=== Sayfa alıntısı ===
Medyanın Dersim söyleminde hükümete karşı tutumu genel olarak hükümetin olumlu eylemlerini vurgulama ve abartma, olumsuz eylemlerini ise gizleme veya çarpıtma şeklinde olmuştur.

“Türkiye’de çıplak kayalar içinde bedbaht bir hayat sürmekten başka nasip bulamayacak olanları da oralarda bırakmayacağız. Geniş Türkiye’mizde onlara mesut topraklar bulacağız. Binlerce işçi geçindirecek olan endüstri merkezlerimiz, münbit ve müsait topraklarımız birçok yurttaşımızı iptidaî bir hayata mahkûm olmaktan kurtarmamızı kolaylıkla mümkün kılar” (Akşam, 25 Teşrinisani 1937).

=== Sağlanan materyal ===
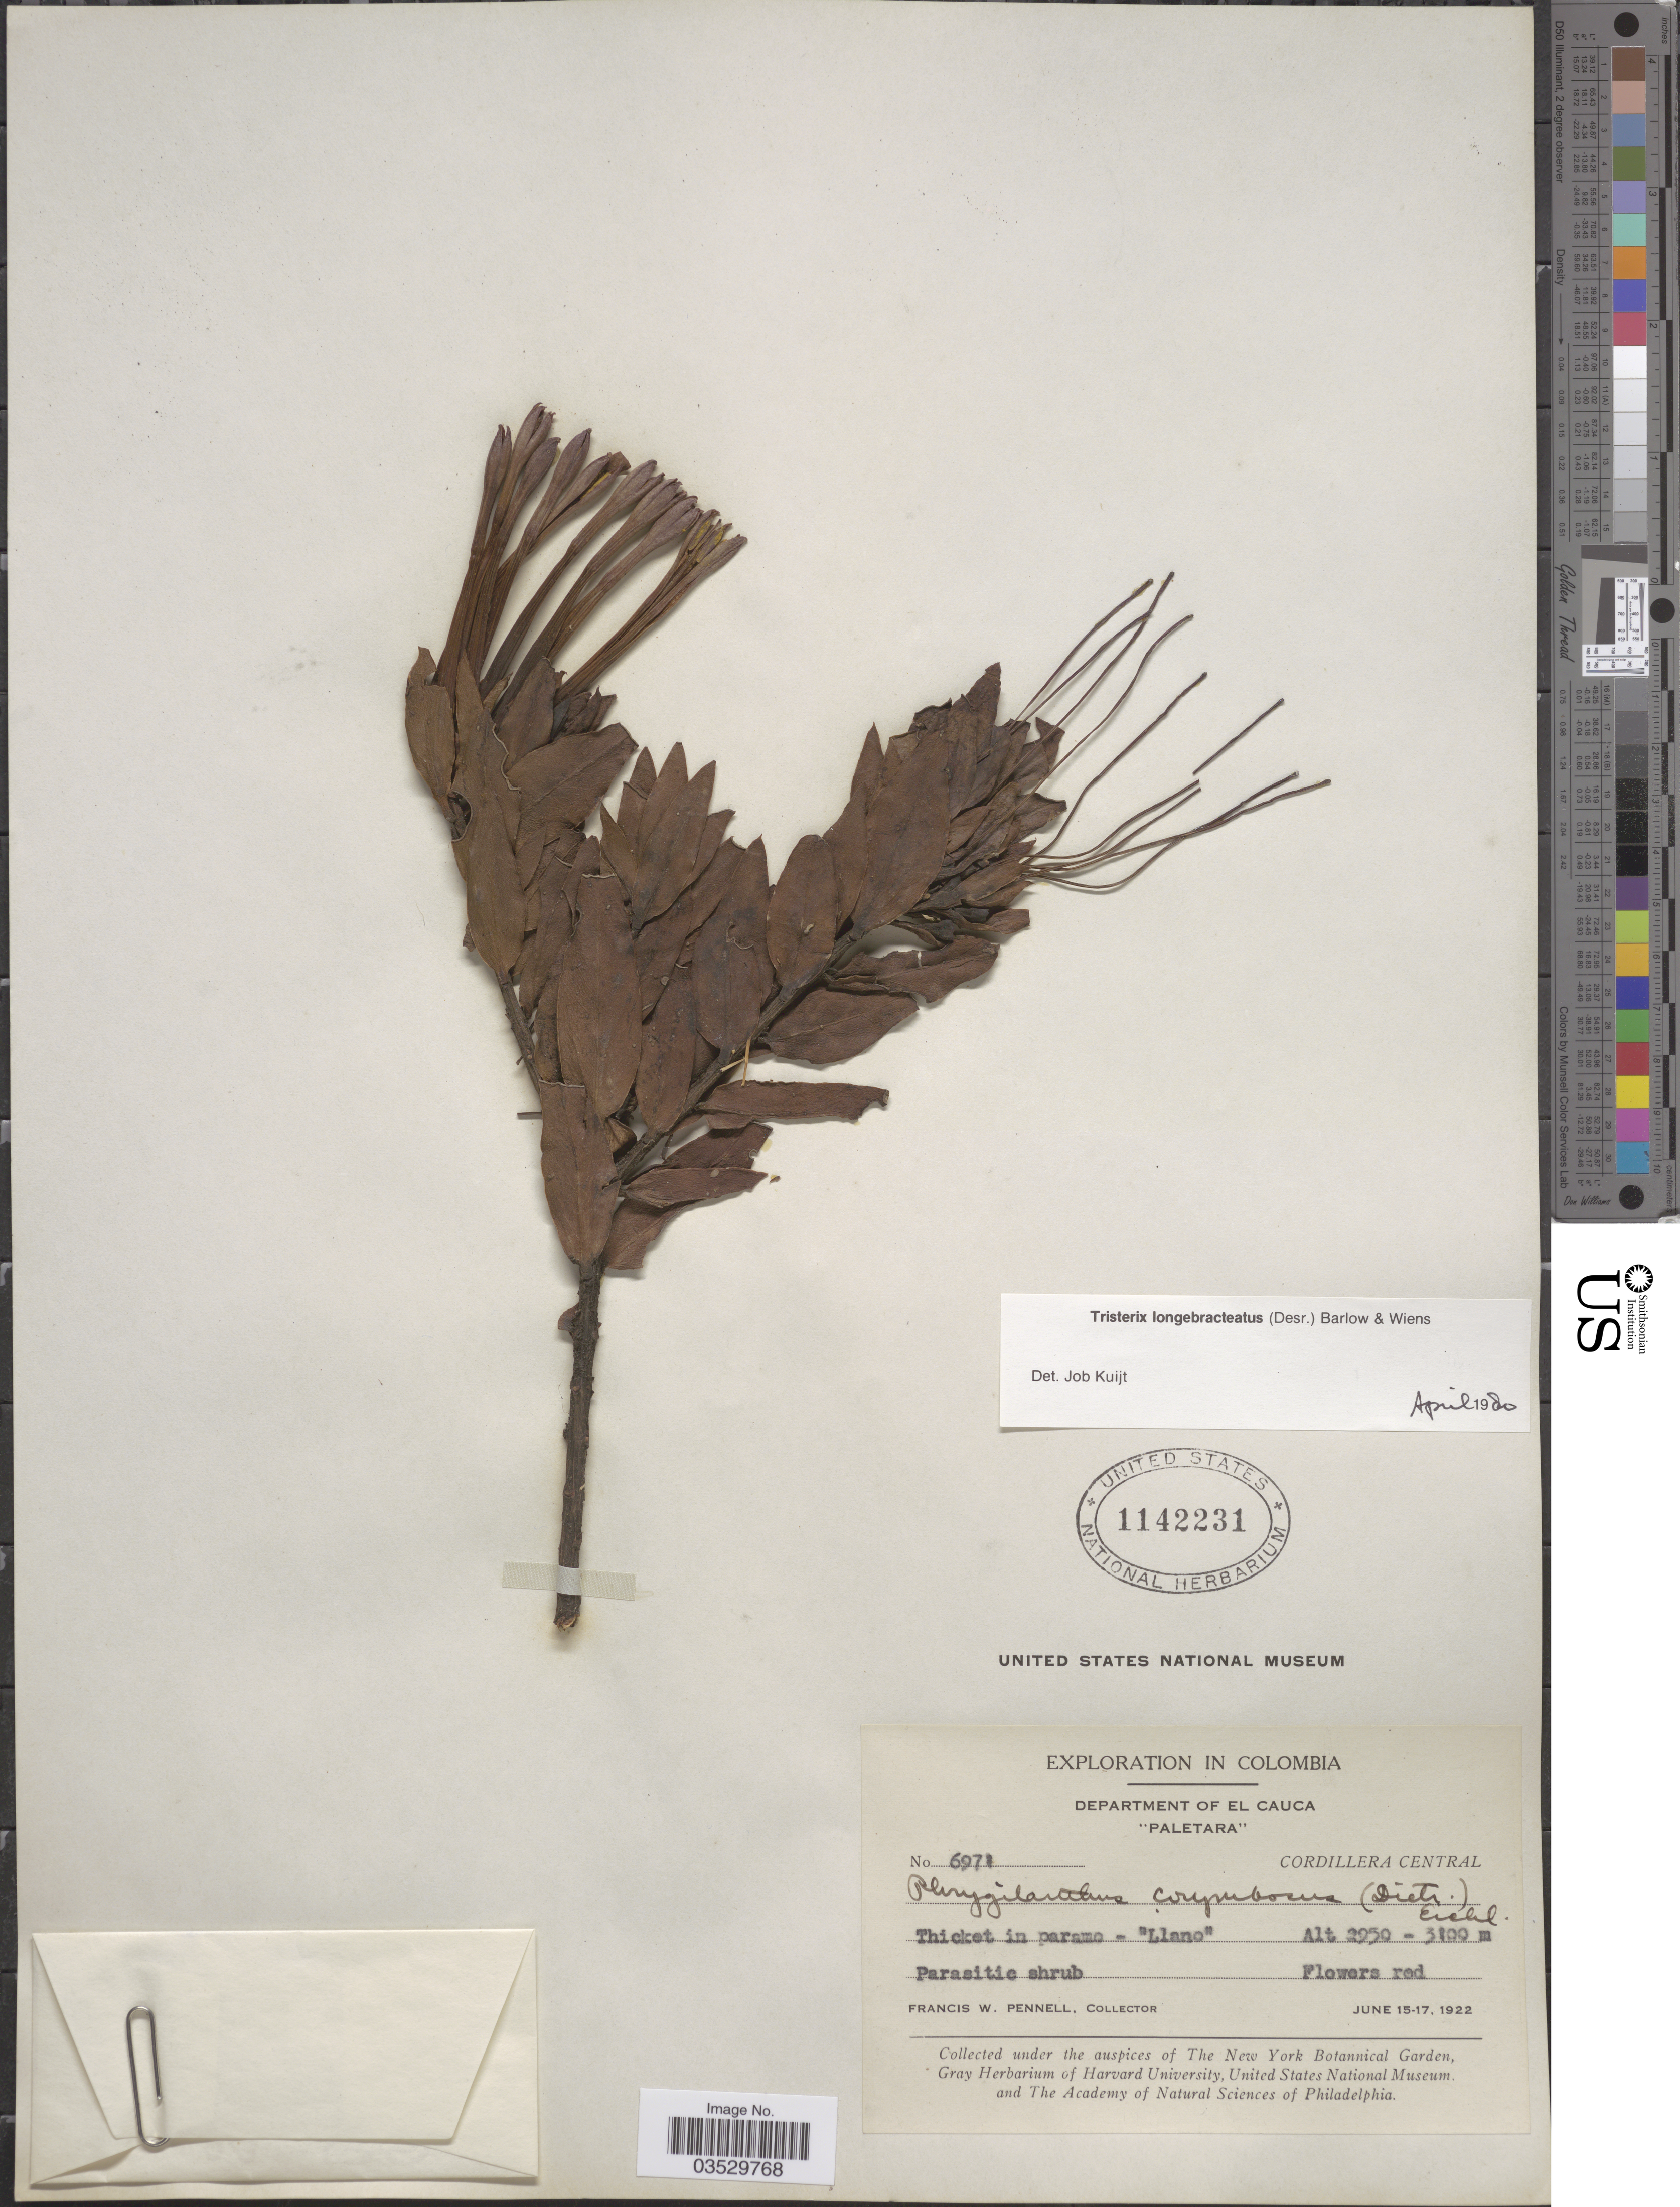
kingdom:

=== Verilen görev ===
Sayfa alıntısındaki Akşam gazetesi aktarımına göre, sözü edilen kişiler neden oralarda bırakılmayacak? Bir ila üç cümleyle açıklayın.

=== Yanıt ===
Aktarıma göre bu kişiler orada çıplak kayalar içinde bedbaht bir hayat sürmekten başka nasip bulamayacaklardır. Bu yüzden geniş Türkiye'de onlara mesut topraklar bulunacaktır. Binlerce işçiyi geçindirecek endüstri merkezleri ile münbit ve müsait topraklar, birçok yurttaşı iptidai bir hayata mahkûm olmaktan kurtarmayı kolaylıkla mümkün kılmaktadır.